More justice work and less paperwork to enhance the justice system in Colombia

April 9, 2014


A street in Bogota.

World Bank Group

This analytical work conducted between July 2012 and December 2013 resulted in a study that examined all aspects of the administrative judicial systems in Colombia. The document provided a considerable amount of information for supporting the justice sector authorities to take policy measures based on empirical evidence, and concluded that it is more efficient to cluster claims by subject similarities. The data provided was intended to help clear all pending writing-based claims within 4 years.


Colombia has a judicial system that only resolves claims involving the central state, with the most frequent claims classified into 5 major subjects: labor, torts, debts, tax and other issues. Judges mostly resolve all of these types of claims, and the resolution process is often time consuming and complex.

Processing a claim can take several years despite best efforts of the Judicial Branch to appoint new judges and establish strict judgment-per-month goals. Furthermore, most of the evidence for the claims consists of documents that must be provided by state agencies, whose delivery could take from 1 to 7 months after its request.
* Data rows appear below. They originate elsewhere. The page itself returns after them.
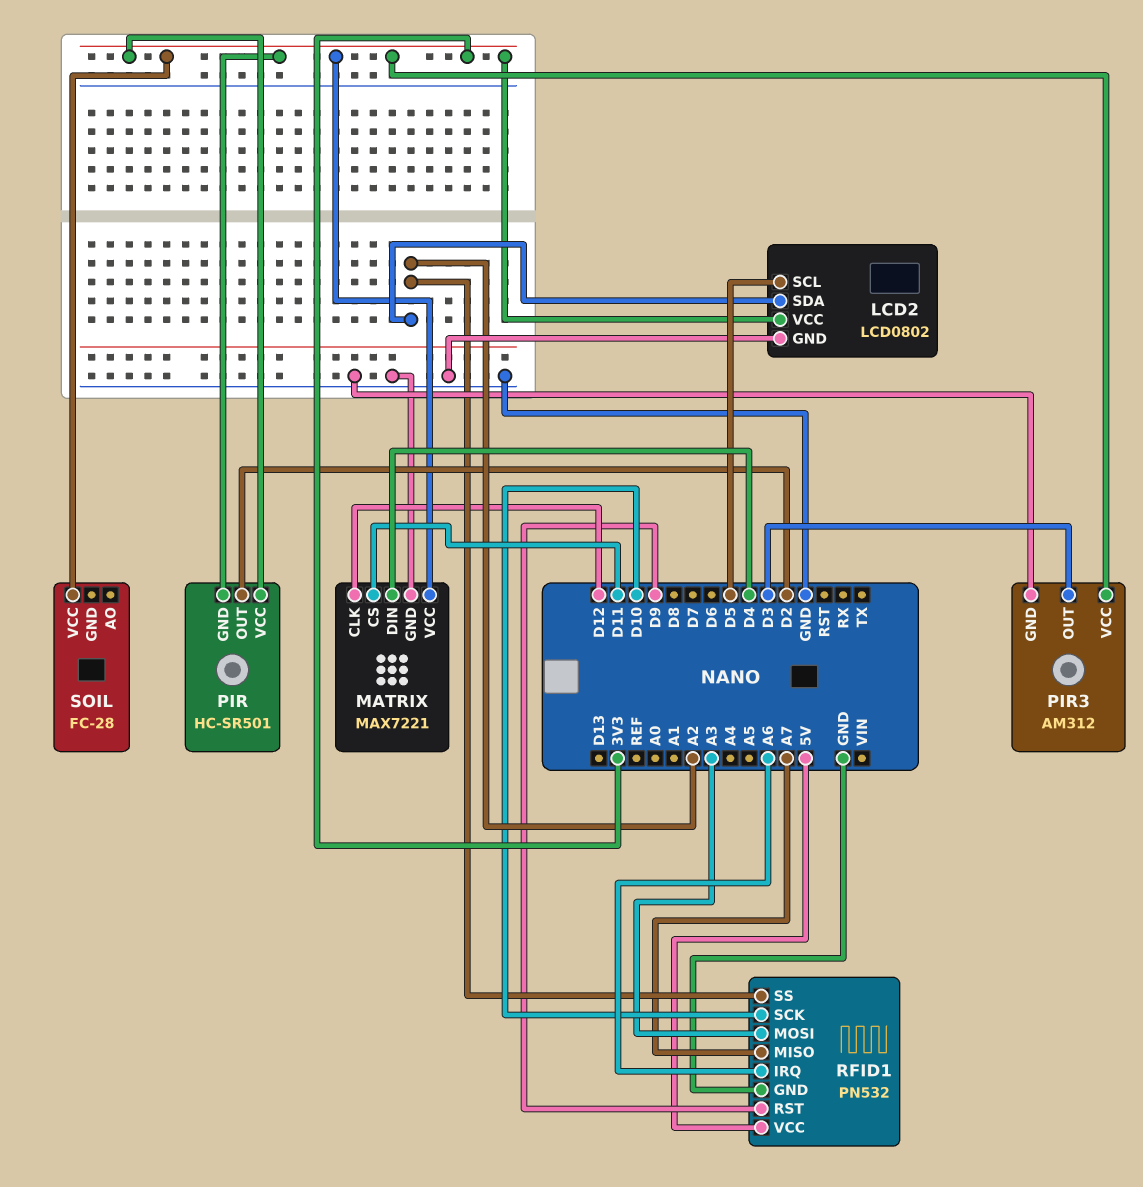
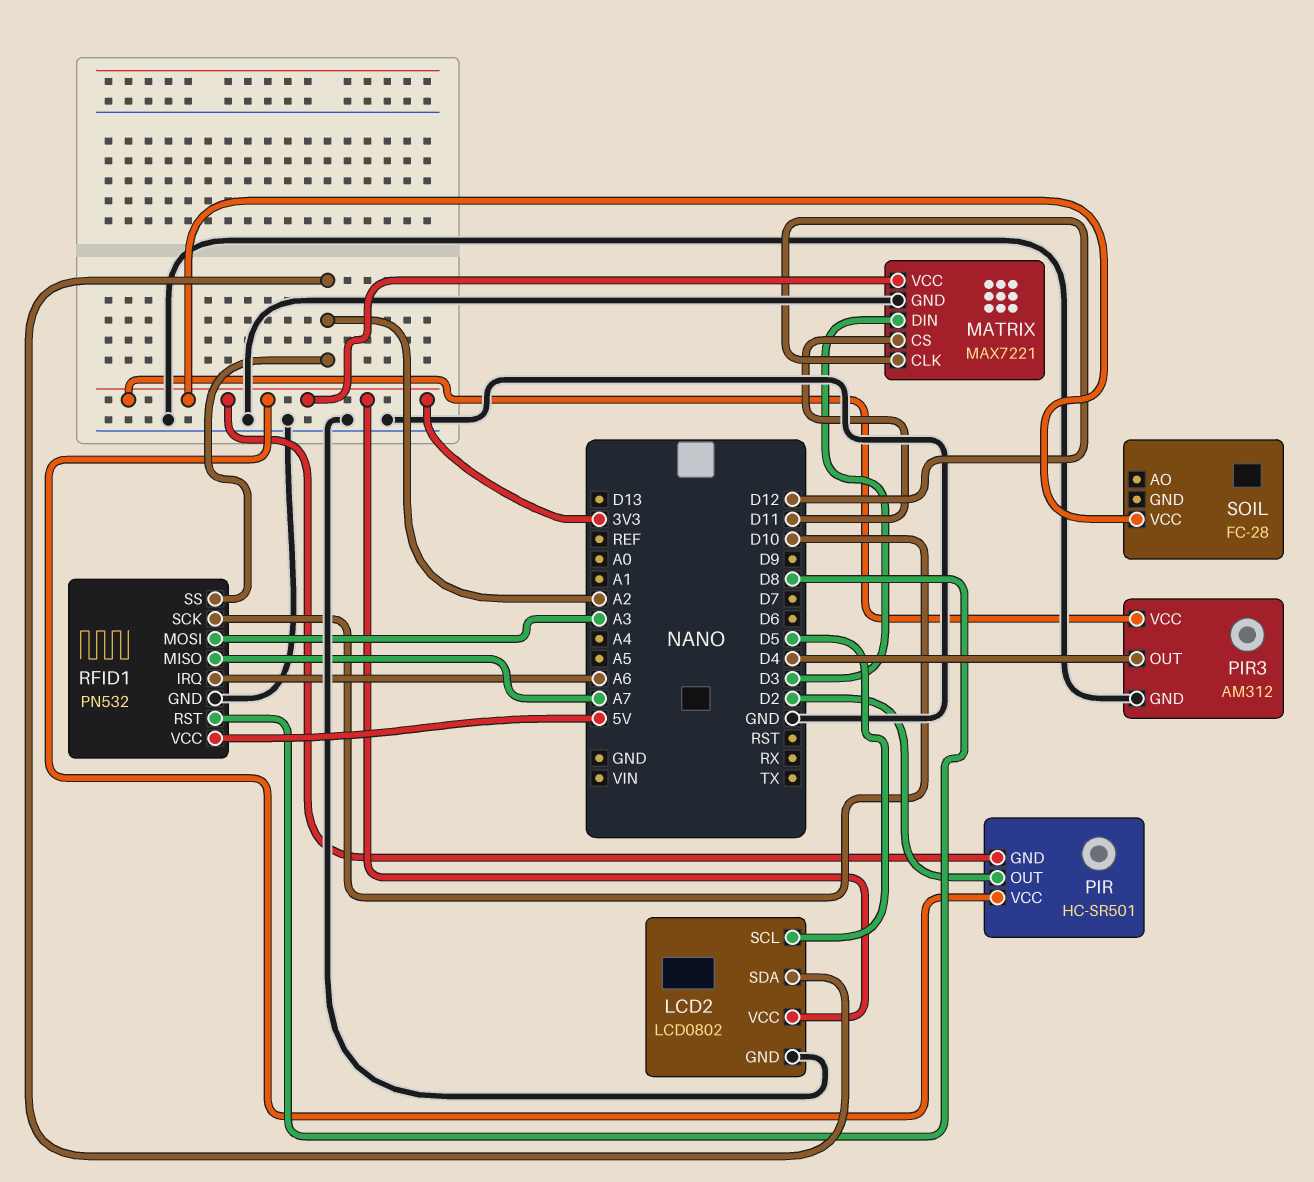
MATRIX pin DIN: D4 -> D3
PIR3 pin OUT: D3 -> D4
RFID1 pin RST: D9 -> D8

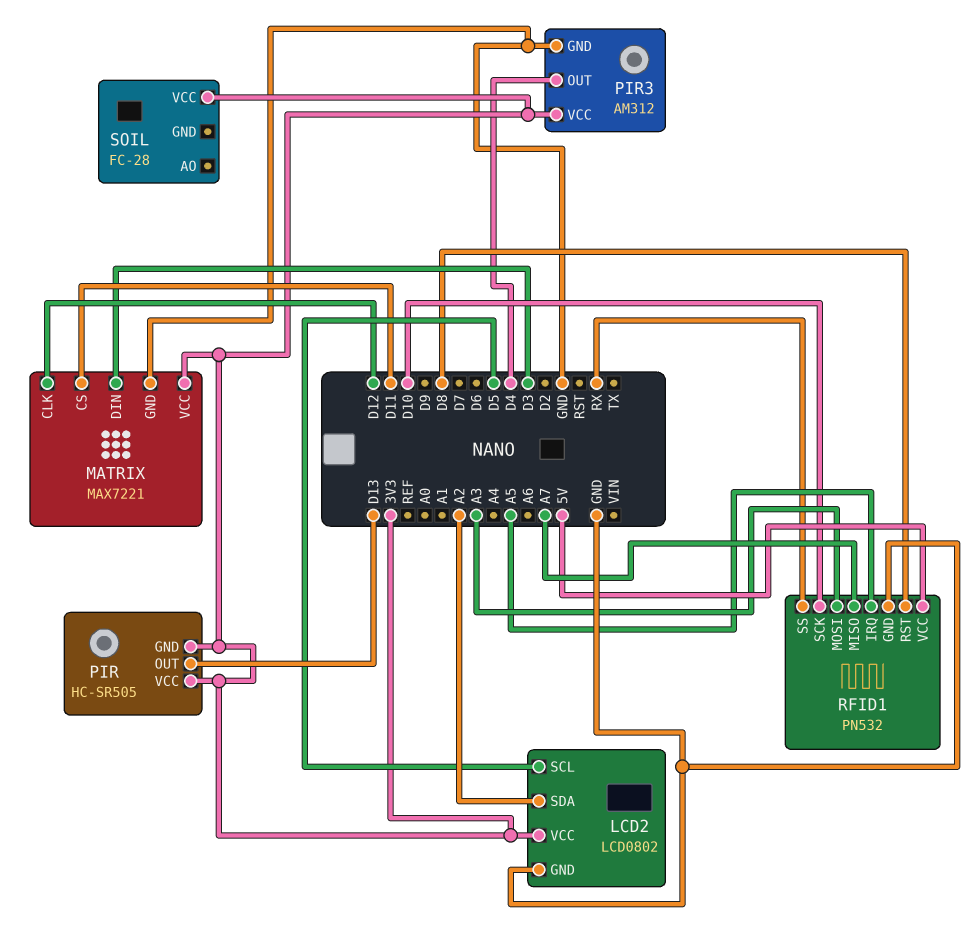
PIR: HC-SR501 -> HC-SR505
PIR pin OUT: D2 -> D13
RFID1 pin IRQ: A6 -> A5
RFID1 pin SS: A2 -> RX

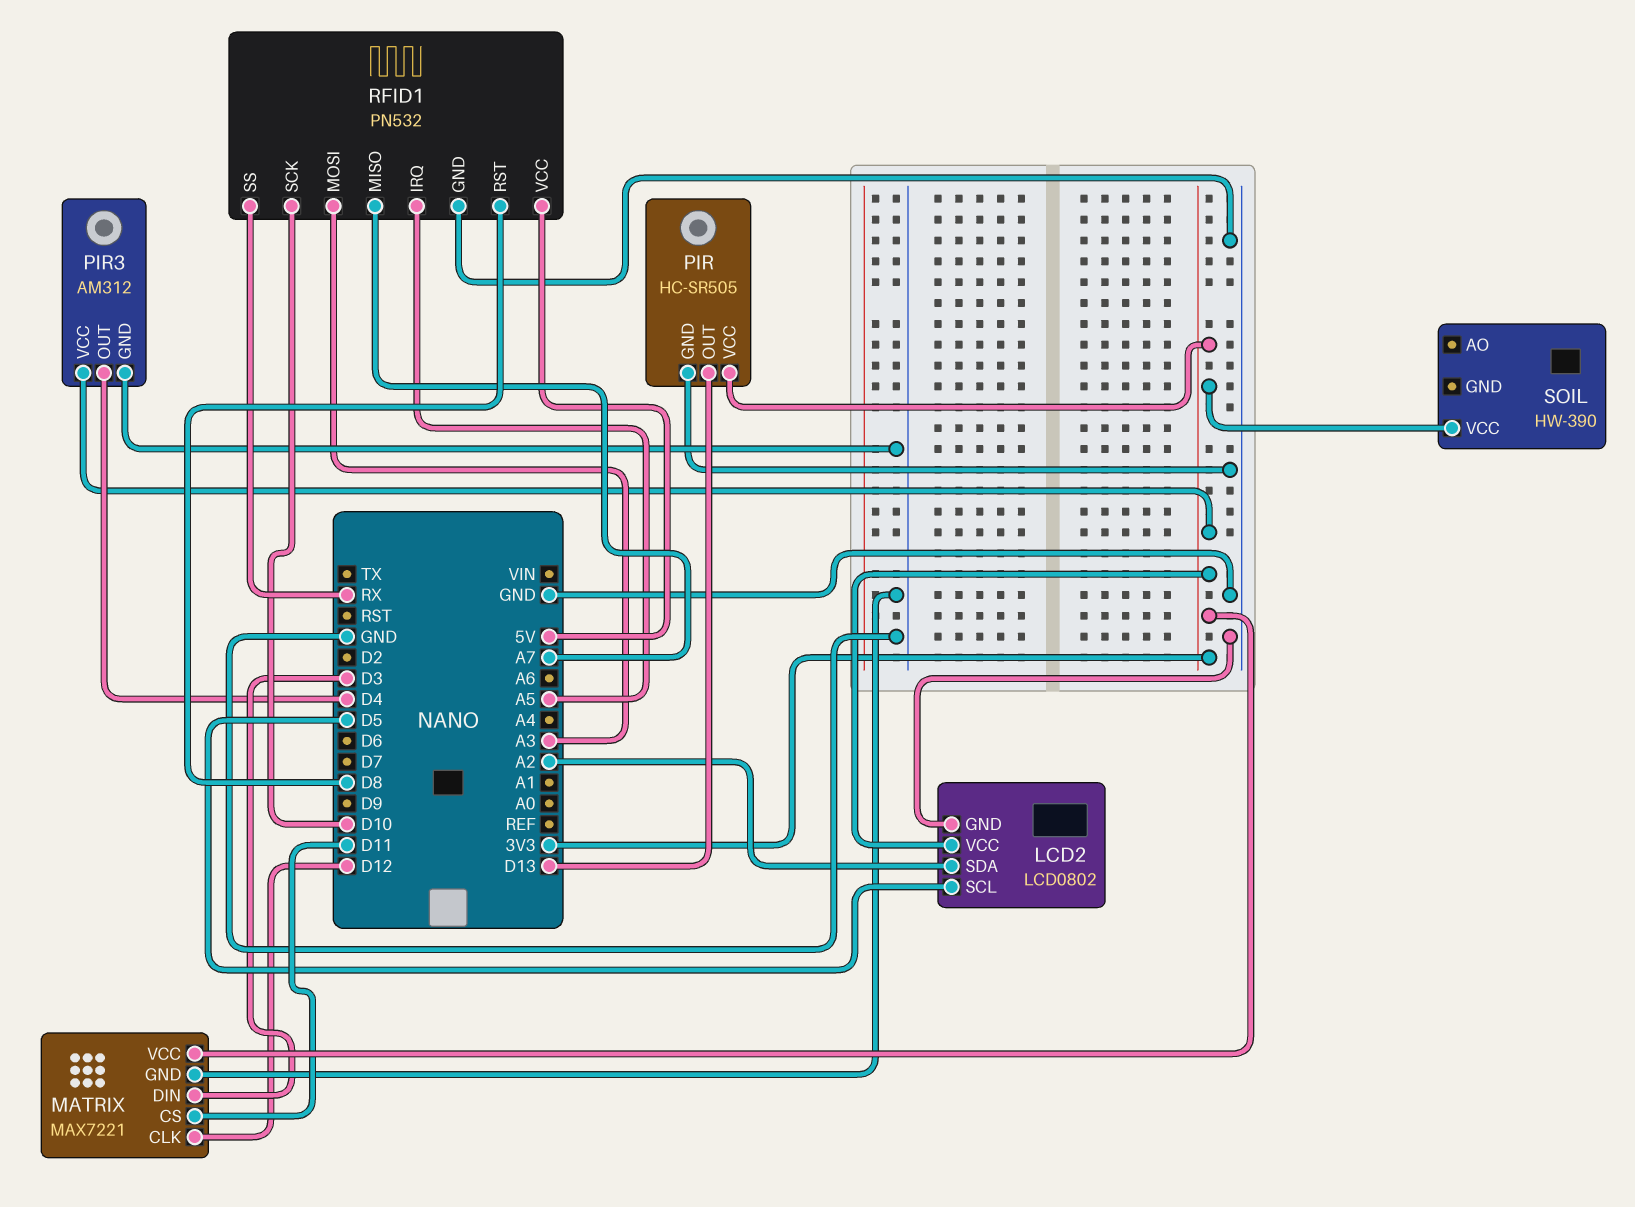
PIR pin GND: 3V3 -> GND
SOIL: FC-28 -> HW-390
In July 2012, justice proceedings changed and an oral-based system was established. However, changing proceedings for new cases did not resolve the pending cases under the previous writing-based system. Because of that, the Judicial Branch implemented a Policy Plan focused on reducing the delays in the provision of justice services, looking to resolve all cases pending under the writing-based proceedings within 4 years.


In order to reach the goal of resolving the pending cases within 4 years, the Judicial Branch and the World Bank planned a stocktaking of writing-based pending claims to analyze bottlenecks and other delays. A team of experts analyzed every aspect of the judicial proceedings for these claims, including the court where the claim was initiated, the current procedural stage at the moment of the review of the case file, and the state agencies that are more frequently sued.

As a result of the study, experts provided the Judiciary detailed information on key issues such as the time spent in solving a claim, what the most frequent claims were, and where the bottlenecks were.  The team also produced statistical data for each of the variables gathered, whose interpretation was validated through several focus groups and interviews with Judicial Branch officers.


The stocktaking of 151,597 pending claims allowed for the creation of a database for the jurisdiction that identified 217 key variables. The statistical information gathered in the database and the final report provided the Judicial Branch with hard data to take action with a local focus, determining decongestion measures by district instead of applying general measures nationally. As a result, the Judiciary developed district-tailored decongestion plans that included measures such as courts specialization, priority intervention in old cases and claims redistribution according to the workloads of each district.

Bank Group Contribution

The World Bank financed this project through a Reimbursable Advisory Services operation worth US$648,00.

Moving Forward

The analytical output also articulated a modernization strategy for the Colombian Judicial Branch. Based on empirical findings, the Bank is supporting the development of workload and performance indicators in other jurisdictions, most recently in Civil and Family Courts.


The core beneficiaries of the final report were the National Planning Department, the Ministry of Justice, and the Judiciary. More broadly, the report benefited other stakeholders such as Congress, professional associations of judges, academic institutions, and civil society organizations, in addition to citizens benefitting from a more rapid settlement of judicial claims.